Students play a big role, too.

Last spring, Carrie Curtis ’04 of Yarmouth, Maine, and Meghan Ryan ’04 of East Dummerston, Vt., oversaw the Bates Connection, students who volunteer to call potential Bates students, both in the fall and again in the spring after they’re admitted, and talk to them about Bates.

Bates: What is the most common question you get?

Curtis: A lot of them want to know why we chose Bates, what distinguished it from other schools. I chose Bates over another school because of how friendly the people were during my visit. I remember going into Commons and not knowing anyone, and I began to sit down at a table with other accepted students. When I found out they were first-years, I excused myself and started to leave. They told me to stay, sit down, and talk with them.

Bates: Do the students you call ask you to compare Bates with other schools?

Ryan: The parents ask us more questions than the students, like how is Bates different from Colby?

Bates: So you trash Colby, right?

Curtis: We’re not supposed to talk about the other schools. One of the things we tell all our callers is not to be negative about the other schools; be pro-Bates.

Bates: Are the parents tough consumers?

Curtis: I had one friend who called the other night and spoke with the mother for 45 minutes. The kid wasn’t around, but the mom kept asking questions. The parents usually have more questions than the student; the student is usually really surprised, so they don’t know what to ask.

Ryan: The parents are a little less bashful about it!

Bates: Do students think you’re telemarketers?

Curtis: Some people think we’re admissions deans, making the decision. They get all official on the phone and want to make sure to say all the right things. I’m like, Relax! I’m a student! I’m just 20!

Bates: I imagine the poor kid arriving home, and someone has scrawled a message: “Bates admissions called. They want to talk to you.”

Ryan: I got an e-mail back from a kid I called last year. He wasn’t home when I called. He said, “I’m so sorry I missed your call. What do I need to do?”

Bates: Are you prepared to answer questions about campus safety, after the death of a student near campus?

Curtis: We let them know that security has been increased on campus and in Lewiston, that the Health Center is really flexible for students who want to talk. We let the students know that we are all working with this, and it is a trying time.

Ryan: We share our opinions, but we have to keep it in perspective. This is not a common thing. And we’ve been getting so much support from the community.

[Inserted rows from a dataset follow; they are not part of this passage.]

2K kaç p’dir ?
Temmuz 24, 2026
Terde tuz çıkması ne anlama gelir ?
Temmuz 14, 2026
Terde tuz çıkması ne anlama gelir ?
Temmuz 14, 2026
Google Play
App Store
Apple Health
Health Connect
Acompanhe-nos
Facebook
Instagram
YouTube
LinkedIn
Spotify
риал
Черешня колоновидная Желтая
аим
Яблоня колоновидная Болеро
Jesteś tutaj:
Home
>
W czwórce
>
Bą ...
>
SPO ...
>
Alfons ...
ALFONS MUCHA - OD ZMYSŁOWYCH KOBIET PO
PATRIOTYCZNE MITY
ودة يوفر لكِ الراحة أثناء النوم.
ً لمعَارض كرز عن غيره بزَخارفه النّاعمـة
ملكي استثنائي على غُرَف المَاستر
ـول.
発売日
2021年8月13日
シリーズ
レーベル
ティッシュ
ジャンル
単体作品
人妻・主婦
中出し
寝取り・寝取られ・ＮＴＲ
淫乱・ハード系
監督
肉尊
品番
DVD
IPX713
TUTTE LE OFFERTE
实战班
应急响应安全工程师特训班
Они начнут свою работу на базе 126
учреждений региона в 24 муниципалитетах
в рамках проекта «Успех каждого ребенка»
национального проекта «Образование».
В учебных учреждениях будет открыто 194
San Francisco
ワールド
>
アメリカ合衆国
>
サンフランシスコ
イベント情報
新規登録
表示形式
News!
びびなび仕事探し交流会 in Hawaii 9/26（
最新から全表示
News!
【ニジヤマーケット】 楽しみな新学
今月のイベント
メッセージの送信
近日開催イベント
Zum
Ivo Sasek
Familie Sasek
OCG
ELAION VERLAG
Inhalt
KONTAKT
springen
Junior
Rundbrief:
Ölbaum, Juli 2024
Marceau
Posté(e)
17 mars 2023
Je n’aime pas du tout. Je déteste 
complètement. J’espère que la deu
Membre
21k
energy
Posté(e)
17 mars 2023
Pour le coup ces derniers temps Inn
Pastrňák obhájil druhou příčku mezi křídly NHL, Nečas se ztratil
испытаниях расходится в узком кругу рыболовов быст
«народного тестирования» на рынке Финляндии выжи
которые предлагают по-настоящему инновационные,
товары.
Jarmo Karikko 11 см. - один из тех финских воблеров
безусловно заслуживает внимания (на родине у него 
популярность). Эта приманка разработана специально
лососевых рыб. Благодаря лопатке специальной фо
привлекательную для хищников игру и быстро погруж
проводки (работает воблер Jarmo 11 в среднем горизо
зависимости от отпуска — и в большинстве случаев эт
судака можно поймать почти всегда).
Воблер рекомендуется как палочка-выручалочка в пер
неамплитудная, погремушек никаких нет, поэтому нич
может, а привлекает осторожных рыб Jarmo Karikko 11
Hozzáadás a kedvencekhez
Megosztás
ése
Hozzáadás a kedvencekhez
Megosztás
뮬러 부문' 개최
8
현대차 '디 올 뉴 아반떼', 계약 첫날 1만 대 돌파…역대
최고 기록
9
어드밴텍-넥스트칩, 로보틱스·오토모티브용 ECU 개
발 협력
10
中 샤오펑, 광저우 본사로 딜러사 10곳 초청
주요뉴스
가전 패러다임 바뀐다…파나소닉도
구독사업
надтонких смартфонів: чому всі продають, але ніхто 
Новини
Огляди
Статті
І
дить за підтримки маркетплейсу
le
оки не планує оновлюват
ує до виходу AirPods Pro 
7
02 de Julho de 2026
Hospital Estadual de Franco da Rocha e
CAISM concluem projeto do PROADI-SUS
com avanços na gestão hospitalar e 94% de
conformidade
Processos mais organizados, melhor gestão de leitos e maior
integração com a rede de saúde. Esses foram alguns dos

Bates: At any college, the amount of drinking is an issue. Does that come up?

Curtis: More often they’ll ask about alternative activities. I tell them there are so many other opportunities here. I think it’s really impressive how much the dean’s office tries to put on events that do not include alcohol.

Bates: If there’s someone who seems like he or she isn’t going to come to Bates, do you try to change their mind?

Curtis: If they’re adamant, the call ends pretty quickly. If they’re iffy about it, if they keep asking questions, then you might have a chance to persuade them to come here.

Bates: Or sell them TV Guide.

Ryan: You can read them a little bit. If they’re responsive to the call, you can keep it going. We try to tell them to come up for the weekend for accepted students, the first weekend of Short Term!

Curtis: They understand that when we call them, or when they take a tour from a student, just how much students want them to come to Bates. I have a friend who is a tour guide, and she’s had a bunch of kids come up to her and say, “You’re the reason I came to Bates.”

Ryan: Even though we’re catching students off-guard, they appreciate the call and a little contact with a Bates student. It’s the little things that show that people here care about the individual.

Bates: What do you tell them about professors?

Curtis: That they’re all wonderful! [laughs]. No, really, I always give the example of my first chemistry test, freshman year, when I got a D on it. My professor, Paula Schlax, called me in, and she said, “Carrie, I just want to talk to you. I just want to make sure everything’s going OK.” We went over the test together. She wanted to make sure my personal life was OK. At the end she said, “I’m not worried about you; I think you’ll do fine in this class!”